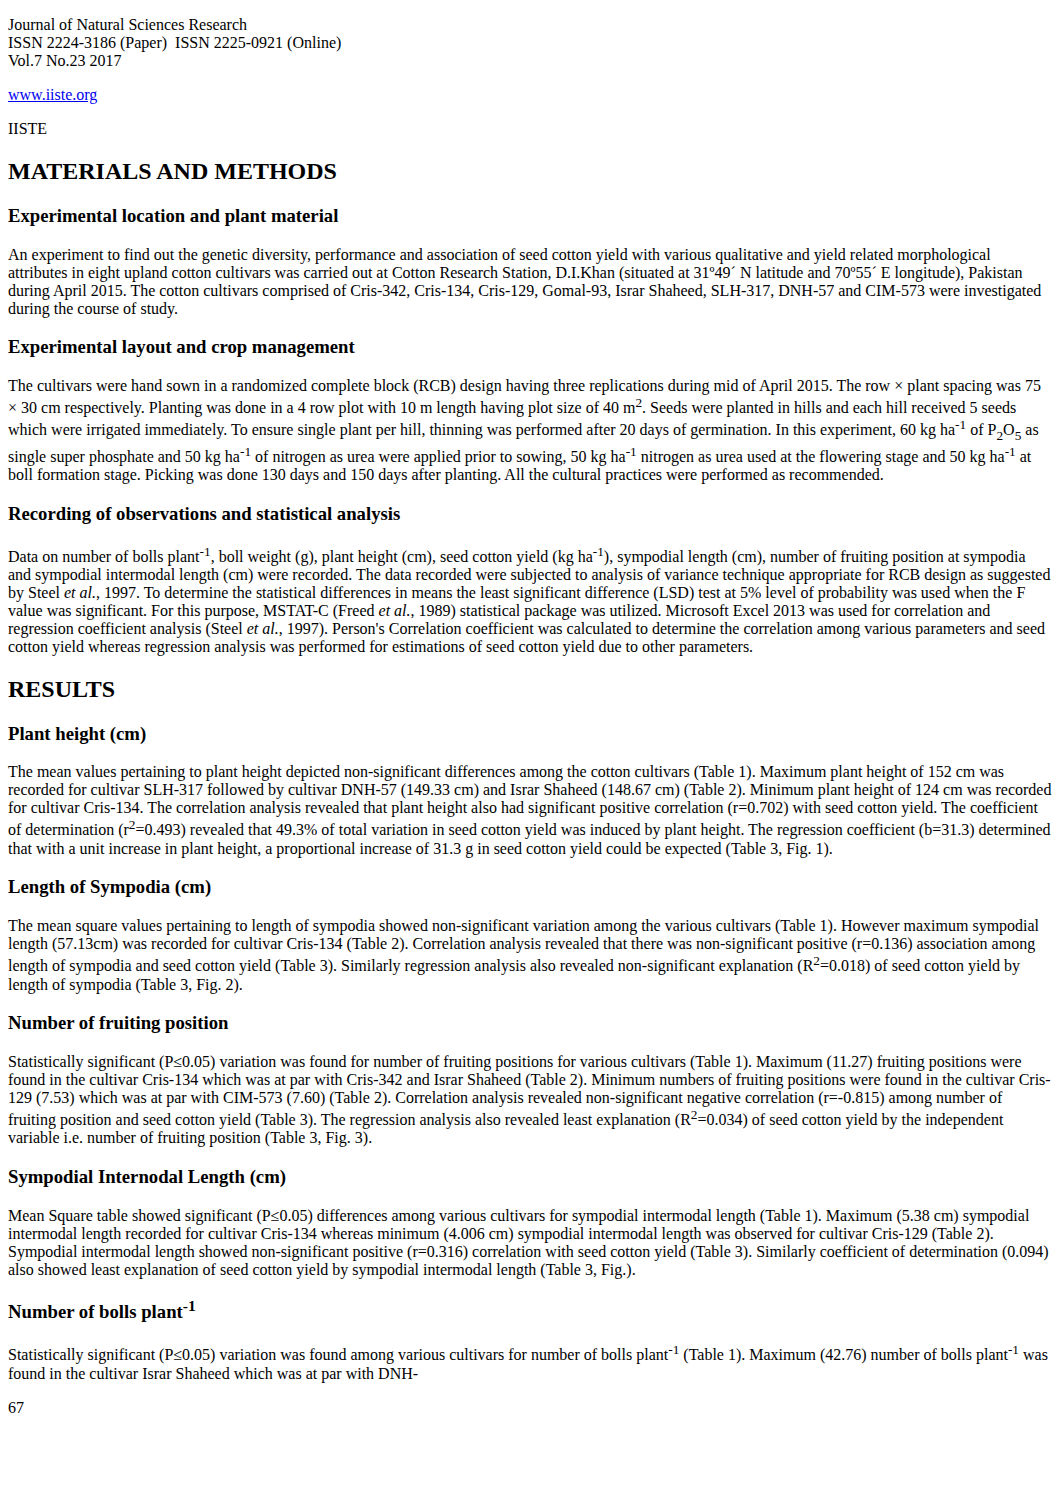Journal of Natural Sciences Research
ISSN 2224-3186 (Paper) ISSN 2225-0921 (Online)
Vol.7 No.23 2017
www.iiste.org
IISTE
MATERIALS AND METHODS
Experimental location and plant material
An experiment to find out the genetic diversity, performance and association of seed cotton yield with various qualitative and yield related morphological attributes in eight upland cotton cultivars was carried out at Cotton Research Station, D.I.Khan (situated at 31º49´ N latitude and 70º55´ E longitude), Pakistan during April 2015. The cotton cultivars comprised of Cris-342, Cris-134, Cris-129, Gomal-93, Israr Shaheed, SLH-317, DNH-57 and CIM-573 were investigated during the course of study.
Experimental layout and crop management
The cultivars were hand sown in a randomized complete block (RCB) design having three replications during mid of April 2015. The row × plant spacing was 75 × 30 cm respectively. Planting was done in a 4 row plot with 10 m length having plot size of 40 m2. Seeds were planted in hills and each hill received 5 seeds which were irrigated immediately. To ensure single plant per hill, thinning was performed after 20 days of germination. In this experiment, 60 kg ha-1 of P2O5 as single super phosphate and 50 kg ha-1 of nitrogen as urea were applied prior to sowing, 50 kg ha-1 nitrogen as urea used at the flowering stage and 50 kg ha-1 at boll formation stage. Picking was done 130 days and 150 days after planting. All the cultural practices were performed as recommended.
Recording of observations and statistical analysis
Data on number of bolls plant-1, boll weight (g), plant height (cm), seed cotton yield (kg ha-1), sympodial length (cm), number of fruiting position at sympodia and sympodial intermodal length (cm) were recorded. The data recorded were subjected to analysis of variance technique appropriate for RCB design as suggested by Steel et al., 1997. To determine the statistical differences in means the least significant difference (LSD) test at 5% level of probability was used when the F value was significant. For this purpose, MSTAT-C (Freed et al., 1989) statistical package was utilized. Microsoft Excel 2013 was used for correlation and regression coefficient analysis (Steel et al., 1997). Person's Correlation coefficient was calculated to determine the correlation among various parameters and seed cotton yield whereas regression analysis was performed for estimations of seed cotton yield due to other parameters.
RESULTS
Plant height (cm)
The mean values pertaining to plant height depicted non-significant differences among the cotton cultivars (Table 1). Maximum plant height of 152 cm was recorded for cultivar SLH-317 followed by cultivar DNH-57 (149.33 cm) and Israr Shaheed (148.67 cm) (Table 2). Minimum plant height of 124 cm was recorded for cultivar Cris-134. The correlation analysis revealed that plant height also had significant positive correlation (r=0.702) with seed cotton yield. The coefficient of determination (r2=0.493) revealed that 49.3% of total variation in seed cotton yield was induced by plant height. The regression coefficient (b=31.3) determined that with a unit increase in plant height, a proportional increase of 31.3 g in seed cotton yield could be expected (Table 3, Fig. 1).
Length of Sympodia (cm)
The mean square values pertaining to length of sympodia showed non-significant variation among the various cultivars (Table 1). However maximum sympodial length (57.13cm) was recorded for cultivar Cris-134 (Table 2). Correlation analysis revealed that there was non-significant positive (r=0.136) association among length of sympodia and seed cotton yield (Table 3). Similarly regression analysis also revealed non-significant explanation (R2=0.018) of seed cotton yield by length of sympodia (Table 3, Fig. 2).
Number of fruiting position
Statistically significant (P≤0.05) variation was found for number of fruiting positions for various cultivars (Table 1). Maximum (11.27) fruiting positions were found in the cultivar Cris-134 which was at par with Cris-342 and Israr Shaheed (Table 2). Minimum numbers of fruiting positions were found in the cultivar Cris-129 (7.53) which was at par with CIM-573 (7.60) (Table 2). Correlation analysis revealed non-significant negative correlation (r=-0.815) among number of fruiting position and seed cotton yield (Table 3). The regression analysis also revealed least explanation (R2=0.034) of seed cotton yield by the independent variable i.e. number of fruiting position (Table 3, Fig. 3).
Sympodial Internodal Length (cm)
Mean Square table showed significant (P≤0.05) differences among various cultivars for sympodial intermodal length (Table 1). Maximum (5.38 cm) sympodial intermodal length recorded for cultivar Cris-134 whereas minimum (4.006 cm) sympodial intermodal length was observed for cultivar Cris-129 (Table 2). Sympodial intermodal length showed non-significant positive (r=0.316) correlation with seed cotton yield (Table 3). Similarly coefficient of determination (0.094) also showed least explanation of seed cotton yield by sympodial intermodal length (Table 3, Fig.).
Number of bolls plant-1
Statistically significant (P≤0.05) variation was found among various cultivars for number of bolls plant-1 (Table 1). Maximum (42.76) number of bolls plant-1 was found in the cultivar Israr Shaheed which was at par with DNH-
67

--- TASK BRIEF ---
From the data above, copy out every line with the string "during" in it.

--- YOUR RESPONSE ---
An experiment to find out the genetic diversity, performance and association of seed cotton yield with various qualitative and yield related morphological attributes in eight upland cotton cultivars was carried out at Cotton Research Station, D.I.Khan (situated at 31º49´ N latitude and 70º55´ E longitude), Pakistan during April 2015. The cotton cultivars comprised of Cris-342, Cris-134, Cris-129, Gomal-93, Israr Shaheed, SLH-317, DNH-57 and CIM-573 were investigated during the course of study.
The cultivars were hand sown in a randomized complete block (RCB) design having three replications during mid of April 2015. The row × plant spacing was 75 × 30 cm respectively. Planting was done in a 4 row plot with 10 m length having plot size of 40 m2. Seeds were planted in hills and each hill received 5 seeds which were irrigated immediately. To ensure single plant per hill, thinning was performed after 20 days of germination. In this experiment, 60 kg ha-1 of P2O5 as single super phosphate and 50 kg ha-1 of nitrogen as urea were applied prior to sowing, 50 kg ha-1 nitrogen as urea used at the flowering stage and 50 kg ha-1 at boll formation stage. Picking was done 130 days and 150 days after planting. All the cultural practices were performed as recommended.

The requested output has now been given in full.